19 In its first question, the Hoge Raad asks the Court whether the contribution of a parcel of shares which one company holds in another company and which represents 100% of the capital of that other company constitutes the transfer of a part of the business of the first company within the meaning of Article 7(1)(b) of the directive.

20 In order to answer this question the provision concerned must be considered as a whole.

21 Whilst Article 7(1)(b) obliges the Member States to reduce the capital duty when a company transfers to another all its assets and liabilities or a part of its business, Article 7(1)(bb) gives Member States the option to reduce capital duty "where a capital company which is in the process of being formed or which is already in existence acquires shares representing at least 75% of the issued share capital of another capital company".

22 It is clearly apparent from the wording of Article 7(1)(b) and, in particular, the reference in it to the concept of "assets and liabilities" that it concerns the case where a company transfers to another various items which, whether they constitute all or only part of its assets and liabilities, form an entity capable of operating independently.

23 Article 7(1)(bb) was added, as the amending Directive - 73/79 - indicates in its preamble, to permit the extension of the reduced rate to regroupings of companies which, economically speaking, produce similar effects to the reconstruction operations referred to in Article 7(1)(b) but follow a different legal procedure inasmuch as they are concerned with cases in which a company "acquires, in exchange for its own shares, a proportion of the shares in another company such that it obtains complete control of such other company".

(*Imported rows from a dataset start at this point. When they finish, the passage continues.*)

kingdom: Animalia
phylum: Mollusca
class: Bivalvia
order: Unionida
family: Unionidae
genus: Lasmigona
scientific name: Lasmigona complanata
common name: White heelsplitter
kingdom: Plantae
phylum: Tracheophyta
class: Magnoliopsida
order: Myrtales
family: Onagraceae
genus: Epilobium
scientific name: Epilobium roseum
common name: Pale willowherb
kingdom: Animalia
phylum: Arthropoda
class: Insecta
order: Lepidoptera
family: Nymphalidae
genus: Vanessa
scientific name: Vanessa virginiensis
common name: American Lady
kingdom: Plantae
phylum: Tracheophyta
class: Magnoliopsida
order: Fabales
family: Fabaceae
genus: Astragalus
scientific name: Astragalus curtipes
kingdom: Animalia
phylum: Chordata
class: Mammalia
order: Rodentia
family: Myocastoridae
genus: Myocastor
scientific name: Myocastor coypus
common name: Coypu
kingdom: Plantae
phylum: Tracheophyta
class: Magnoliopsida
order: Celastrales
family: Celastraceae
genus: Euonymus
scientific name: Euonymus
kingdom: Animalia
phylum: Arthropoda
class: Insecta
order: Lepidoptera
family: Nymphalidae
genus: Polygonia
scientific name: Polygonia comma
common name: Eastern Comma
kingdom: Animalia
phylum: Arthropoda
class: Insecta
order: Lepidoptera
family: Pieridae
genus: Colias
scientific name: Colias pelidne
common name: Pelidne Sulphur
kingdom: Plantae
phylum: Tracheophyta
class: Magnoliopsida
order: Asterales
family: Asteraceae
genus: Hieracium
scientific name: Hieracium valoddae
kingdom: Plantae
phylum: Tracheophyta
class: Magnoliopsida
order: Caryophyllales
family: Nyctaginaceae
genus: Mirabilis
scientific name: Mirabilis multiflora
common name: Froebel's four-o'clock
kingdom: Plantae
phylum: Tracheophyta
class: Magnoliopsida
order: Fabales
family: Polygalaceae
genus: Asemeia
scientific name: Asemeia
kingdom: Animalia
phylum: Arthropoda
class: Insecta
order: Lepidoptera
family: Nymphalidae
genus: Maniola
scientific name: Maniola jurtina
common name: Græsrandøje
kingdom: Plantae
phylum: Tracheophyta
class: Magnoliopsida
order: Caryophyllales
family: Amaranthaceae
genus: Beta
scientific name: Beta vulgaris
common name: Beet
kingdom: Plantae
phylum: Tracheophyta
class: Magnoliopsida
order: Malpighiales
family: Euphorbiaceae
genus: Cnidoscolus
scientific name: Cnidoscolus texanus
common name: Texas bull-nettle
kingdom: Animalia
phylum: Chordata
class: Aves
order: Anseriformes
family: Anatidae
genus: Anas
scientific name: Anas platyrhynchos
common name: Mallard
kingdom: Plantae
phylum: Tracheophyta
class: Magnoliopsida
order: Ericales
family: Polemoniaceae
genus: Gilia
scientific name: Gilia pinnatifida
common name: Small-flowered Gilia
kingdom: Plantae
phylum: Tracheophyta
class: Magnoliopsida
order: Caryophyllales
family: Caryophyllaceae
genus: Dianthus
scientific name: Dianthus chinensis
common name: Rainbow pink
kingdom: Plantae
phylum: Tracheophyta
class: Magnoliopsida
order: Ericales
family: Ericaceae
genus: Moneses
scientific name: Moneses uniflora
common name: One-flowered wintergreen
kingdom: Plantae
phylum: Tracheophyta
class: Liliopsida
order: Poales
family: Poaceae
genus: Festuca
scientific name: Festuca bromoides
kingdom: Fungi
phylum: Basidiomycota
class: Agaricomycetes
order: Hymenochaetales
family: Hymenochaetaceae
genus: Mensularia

24 Since transactions involving the transfer of shares are the subject of a special provision, they cannot be governed at the same time by Article 7(1)(b) of the directive. In this respect it is of little importance that the shares transferred represent 100% of the subscribed share capital. Article 7(1)(bb) does not draw any distinction in this respect.

25 Accordingly, the reply to be given to the national court' s question is that the transfer of a parcel of shares which one company holds in another company and which constitutes 100% of the capital of that other company is not to be regarded as the transfer of part of the business of the first company within the meaning of Article 7(1)(b) of Council Directive 69/335/EEC of 17 July 1969 concerning indirect taxes on the raising of capital, as amended by Council Directives 73/79/EEC and 73/80/EEC of 9 April 1973.

The second question

26 In view of the answer to the first question, the second question does not require an answer.

Decision on costs

Costs

27 The costs incurred by the Netherlands Government, the Danish Government and the Commission of the European Communities, which have submitted observations to the Court, are not recoverable. Since these proceedings are, for the parties to the main proceedings, a step in the proceedings pending before the national court, the decision on costs is a matter for that court.

Operative part

On those grounds,

THE COURT (First Chamber),

in answer to the questions referred to it by the Hoge Raad der Nederlanden, by order of 23 May 1990, hereby rules:

The transfer of a parcel of shares which one company holds in another company and which constitutes 100% of the capital of that other company is not to be regarded as the transfer of part of the business of the first company within the meaning of Article 7(1)(b) of Council Directive 69/335/EEC of 17 July 1969 concerning indirect taxes on the raising of capital, as amended by Council Directives 73/79/EEC and 73/80/EEC of 9 April 1973.